The past year has certainly been a unique time for us all. There have been incredible challenges for PhD students in the face of the Covid-19 pandemic. It has also been a time of transformation, adaptation, and learning.
The Hive has shifted online and has been supporting Doctoral Researchers via online events and platforms. We have also tried to bring you blog content that fits our current social context and to address some novel challenges for PhD students. Here we revisit our top 5 blog posts from 2020, which gives us some insight into the current interests and concerns of Doctoral Researchers.
One of the ways that we have continued to stay in touch with other researchers is via our monthly online Tea and Talk sessions, which will continue in 2021 as long as we remain working online. This has been a great place to connect and beat isolation and we are so grateful for our continued attendees and those who have dropped in from time to time. We look forward to meeting more of you in 2021!
As our top post in 2020, it is clear that the Tea and Talks (and perhaps the care packages) draw some interest!

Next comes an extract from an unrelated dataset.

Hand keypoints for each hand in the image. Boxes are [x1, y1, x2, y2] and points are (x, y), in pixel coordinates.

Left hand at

We were so pleased to bring you some care packages during the first period of lockdown, which we know made some people feel like a part of a community. If you haven’t seen our most recent announcement, we are able to offer something similar at the start of 2021! This time, we have teamed up with Science on a Postcard to bring you some extra special goodies. We hope that our box of treats continue to help Sussex researchers feel supported and considered, at a time when we can often feel the pang of being stuck in between a student and faculty member.

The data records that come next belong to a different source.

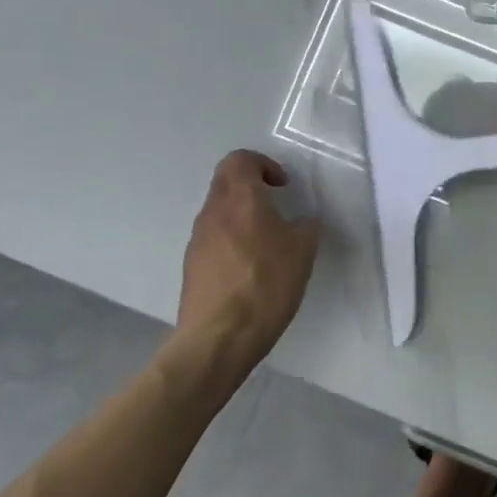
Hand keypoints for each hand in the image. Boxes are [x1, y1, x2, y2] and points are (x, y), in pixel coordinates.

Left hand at [176, 151, 321, 371]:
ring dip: (241, 216)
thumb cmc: (265, 284)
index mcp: (240, 198)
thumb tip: (300, 222)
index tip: (282, 186)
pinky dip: (232, 242)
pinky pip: (213, 239)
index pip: (240, 159)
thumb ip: (305, 227)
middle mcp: (213, 212)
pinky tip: (250, 270)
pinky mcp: (192, 266)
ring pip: (219, 211)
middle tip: (276, 207)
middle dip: (251, 187)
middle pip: (226, 182)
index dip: (263, 164)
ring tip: (267, 243)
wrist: (219, 337)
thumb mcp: (303, 251)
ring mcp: (198, 239)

Pandemic or no pandemic, the publishing wheel keeps on turning! This post from 2018 remained a popular one this year. For some, the pandemic meant churning out multiple research papers and publishing at an alarming rate; however there was a clear decline in the number of publications submitted by women. If you haven’t been able to submit papers from your PhD, or think about publishing your work, there will be time. The ‘publish or perish’ mantra might be alive and well but many successful academics have ups and downs in their research output, and we are seeing shifts to a more rounded perspective of academic success.
Of course with the great Zoom migration of 2020, vivas have been and continue to be mostly held online. Dr Fiona Scott shared her experience of completing her viva online during the first lockdown in May 2020. In this post, we also compiled a list of resources gathered from the Doctoral School and the University’s pages to help those who are due to complete a viva online to plan and prepare.

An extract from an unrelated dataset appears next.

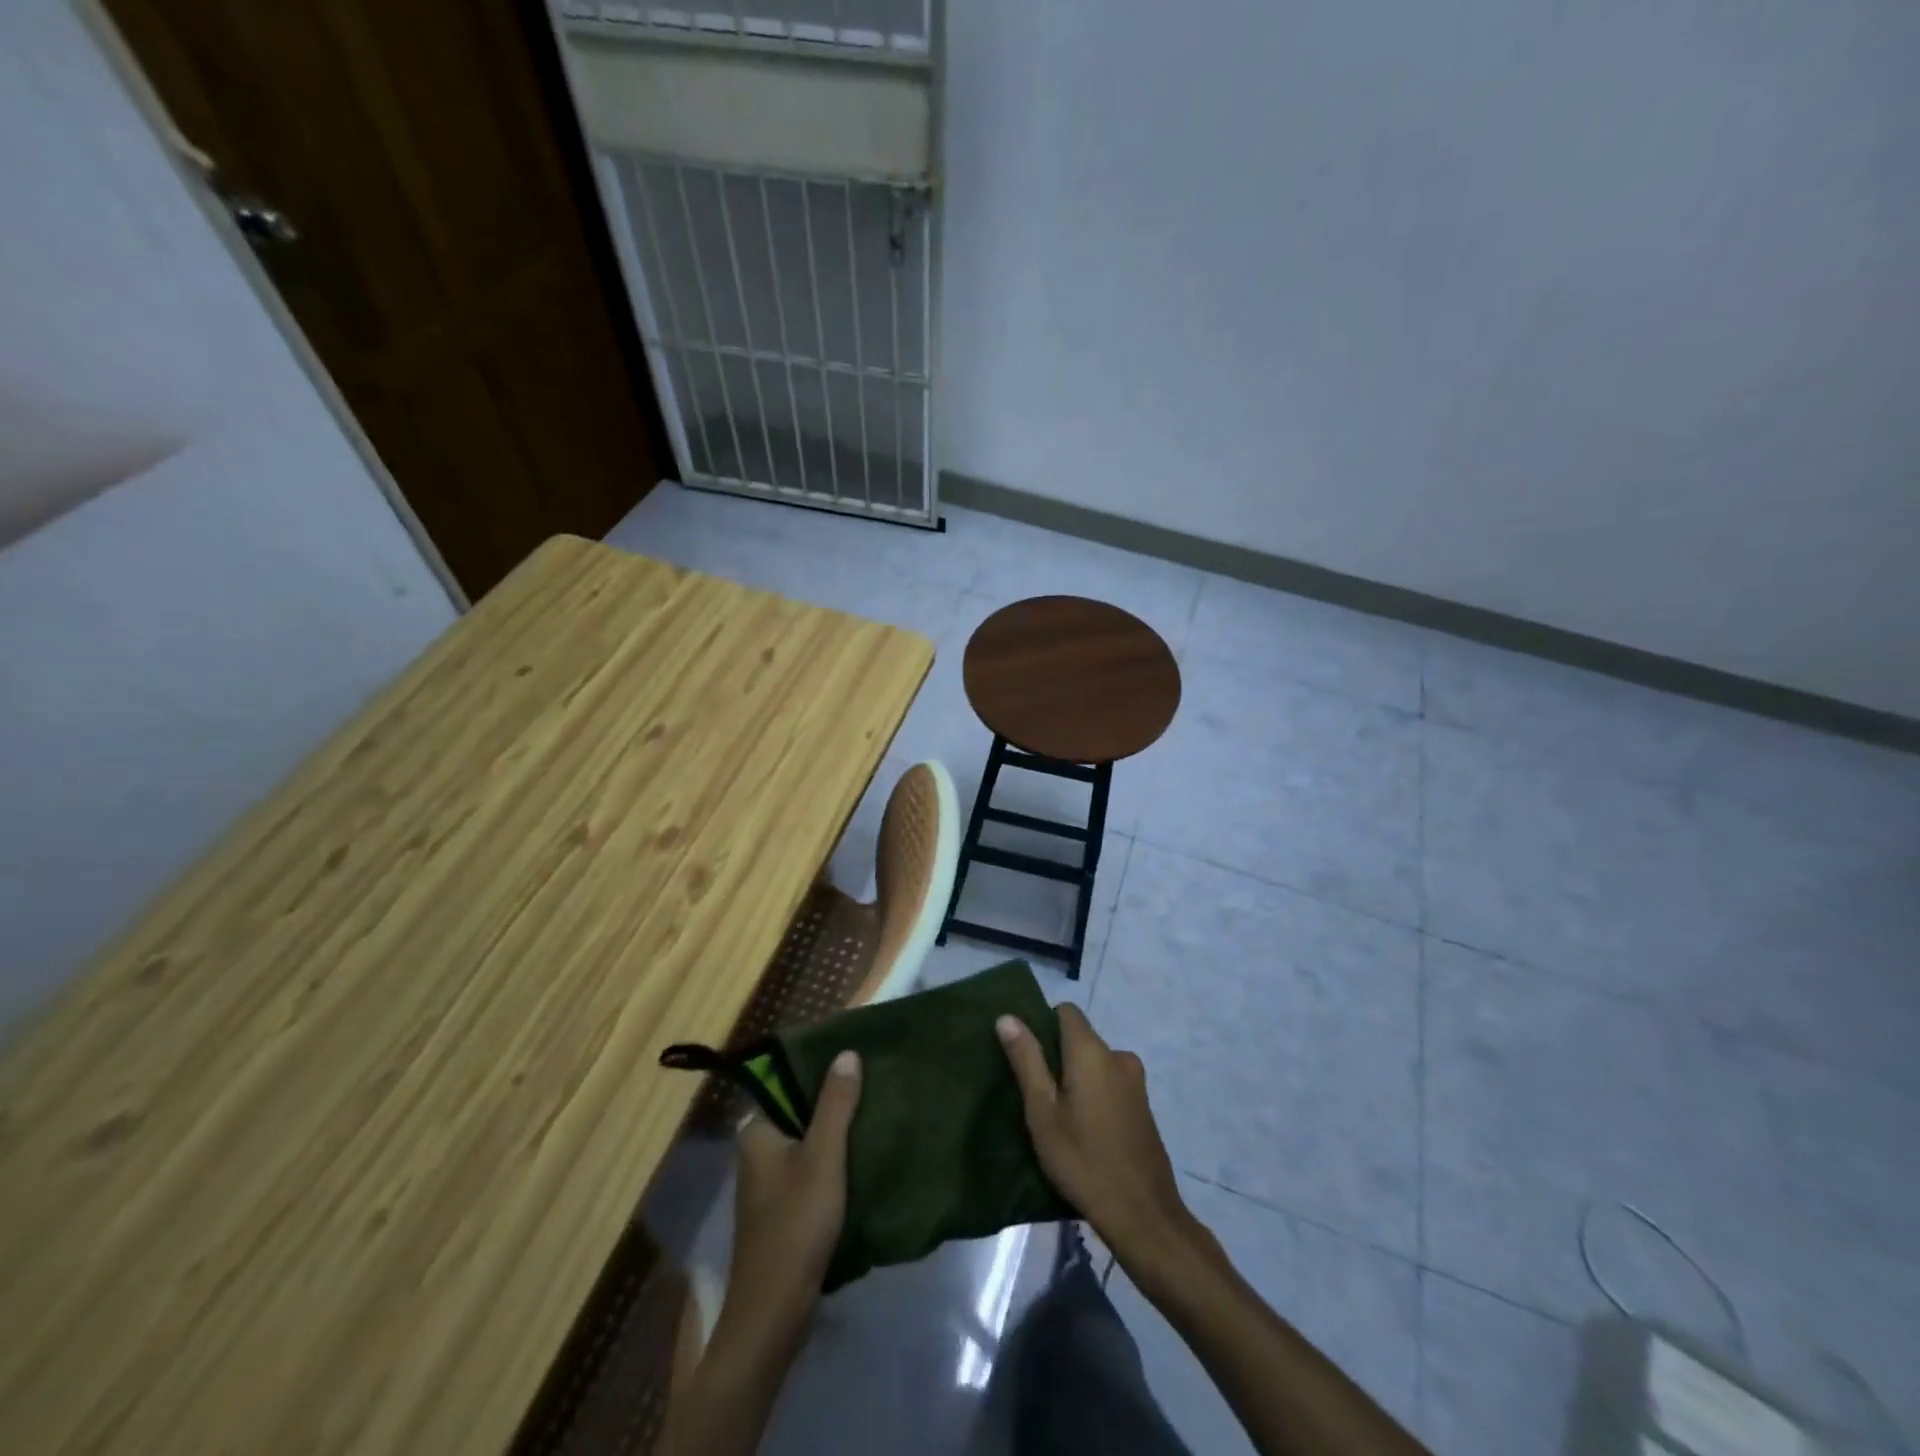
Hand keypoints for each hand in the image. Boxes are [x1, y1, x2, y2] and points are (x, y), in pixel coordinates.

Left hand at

If you liked this post, watch this space for online viva’s from an examiners perspective, coming soon!
Rejections and knock-backs in their many forms have been a pervasive part of 2020. It is therefore understandable why this guest post from April 2017 continues to be a popular one! At the end of their post, Shima Jalal Kamali reminds us that rejections can help us learn and become stronger: personally and professionally. This may the case for the whole of 2020. We have adapted our work, faced personal and professional uncertainty, anxiety, and unprecedented challenges. Some really will be enduring, but let’s hope that a few of these hurdles will be those that push us in a positive direction.
Our fifth most read post this year is full of tips to help “release your creativity and improve your research”. Helpful pointers about how to roll with the punches, and to be adaptable and creative with your research will no doubt have been useful to many this year as we adapted to online projects and different timelines.
Thank you for continuing to support us by reading our blog, we hope to bring you more relevant content this year and welcome any guest posts about your experiences, research, or topical interests!